There is an organizational maturity curve to analytics and building insight from your data. The key is to understand where your organization currently resides and what the next steps are to move up the curve.
In the descriptive analytics stage, you are just trying to figure out what is going on. In the diagnostic step, you are figuring out why something happened. In the predictive step, you can predict what will happen in the future based on historical data. This is where many organizations strive to be, but the first two steps must be accomplished first. Above predictive is prescriptive, where you can understand why something will happen and guide the organization according to expectations. At the top of the steps is analytic insight, or foresight, where you are making things happen, even progressing beyond prescription.

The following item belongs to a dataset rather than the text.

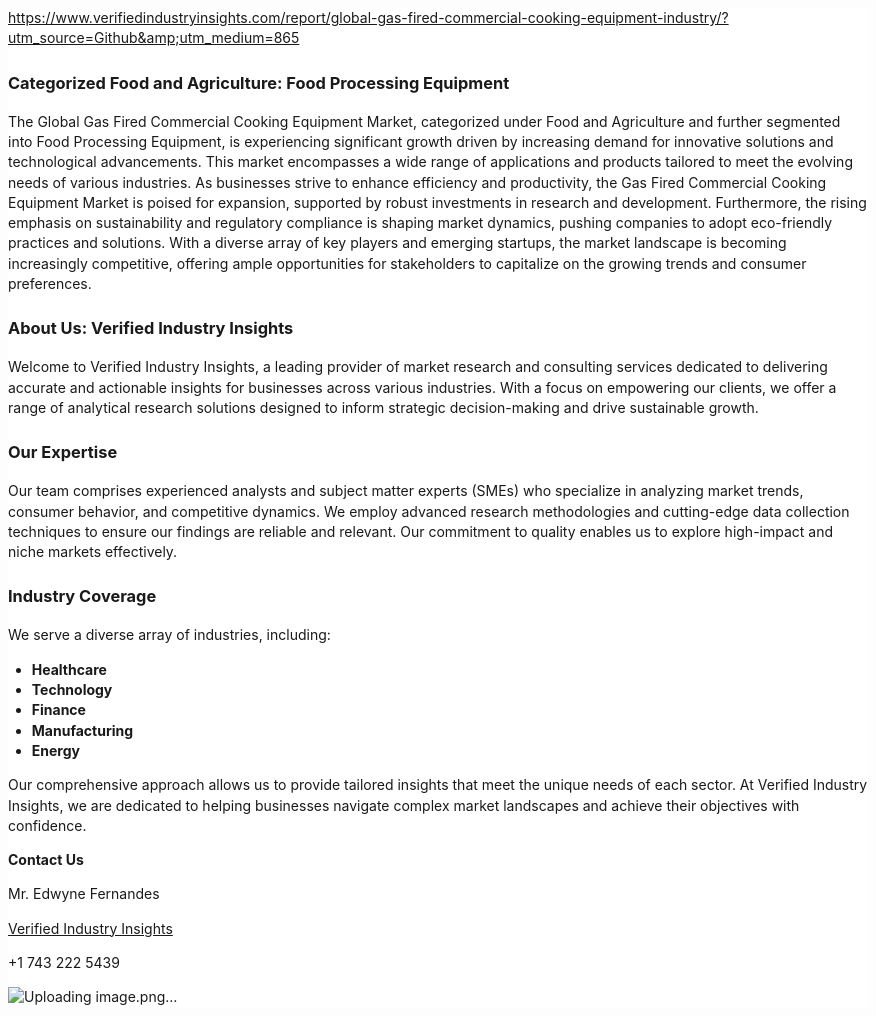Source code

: </strong><a href="https://www.verifiedindustryinsights.com/report/global-gas-fired-commercial-cooking-equipment-industry/?utm_source=Github&amp;utm_medium=865">https://www.verifiedindustryinsights.com/report/global-gas-fired-commercial-cooking-equipment-industry/?utm_source=Github&amp;utm_medium=865</a>&nbsp;</p><h3>Categorized Food and Agriculture: Food Processing Equipment </h3><p>The Global Gas Fired Commercial Cooking Equipment Market, categorized under Food and Agriculture and further segmented into Food Processing Equipment, is experiencing significant growth driven by increasing demand for innovative solutions and technological advancements. This market encompasses a wide range of applications and products tailored to meet the evolving needs of various industries. As businesses strive to enhance efficiency and productivity, the Gas Fired Commercial Cooking Equipment Market is poised for expansion, supported by robust investments in research and development. Furthermore, the rising emphasis on sustainability and regulatory compliance is shaping market dynamics, pushing companies to adopt eco-friendly practices and solutions. With a diverse array of key players and emerging startups, the market landscape is becoming increasingly competitive, offering ample opportunities for stakeholders to capitalize on the growing trends and consumer preferences.</p><h3>About Us: Verified Industry Insights</h3><p>Welcome to Verified Industry Insights, a leading provider of market research and consulting services dedicated to delivering accurate and actionable insights for businesses across various industries. With a focus on empowering our clients, we offer a range of analytical research solutions designed to inform strategic decision-making and drive sustainable growth.</p><h3>Our Expertise</h3><p>Our team comprises experienced analysts and subject matter experts (SMEs) who specialize in analyzing market trends, consumer behavior, and competitive dynamics. We employ advanced research methodologies and cutting-edge data collection techniques to ensure our findings are reliable and relevant. Our commitment to quality enables us to explore high-impact and niche markets effectively.</p><h3>Industry Coverage</h3><p>We serve a diverse array of industries, including:</p><ul><li><strong>Healthcare</strong></li><li><strong>Technology</strong></li><li><strong>Finance</strong></li><li><strong>Manufacturing</strong></li><li><strong>Energy</strong></li></ul><p>Our comprehensive approach allows us to provide tailored insights that meet the unique needs of each sector. At Verified Industry Insights, we are dedicated to helping businesses navigate complex market landscapes and achieve their objectives with confidence.</p><p><strong>Contact Us</strong></p><p>Mr. Edwyne Fernandes</p><p><a href="https://www.verifiedindustryinsights.com/">Verified Industry Insights</a></p><p>+1 743 222 5439</p>
![Uploading image.png…]()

One reason it is important to understand where your organization currently sits is because there are specific tools for each phase. For example, you don’t want to be stuck with an AI project that is using prescriptive, or even predictive, algorithms when your organization is still on the descriptive step.
To achieve the goal of operationalization, or making a repeatable process, there are three key elements: a data-centric infrastructure, data pipelines, and business flow. The data-centric infrastructure allows you to know where all your data is and what’s in that data through various tools such as a metadata manager like elastic search or meta-data catalogs and repositories. Data pipelines have great tools to enable the process from ingestion to analysis to action. A defensive or offensive strategy will determine which tools you will use in your pipeline. The last element, business flow, is where business understanding of your data and processes will allow deployment of a continuous improvement process to ensure repeatable, valuable insights.
First, develop a data strategy. Get organized and figure out where all of your data is and catalog it. Decide on a defensive or offensive strategy, and then take your analysis insight steps one at a time, using the right tools. Most importantly, operationalize your insights to get the best business value.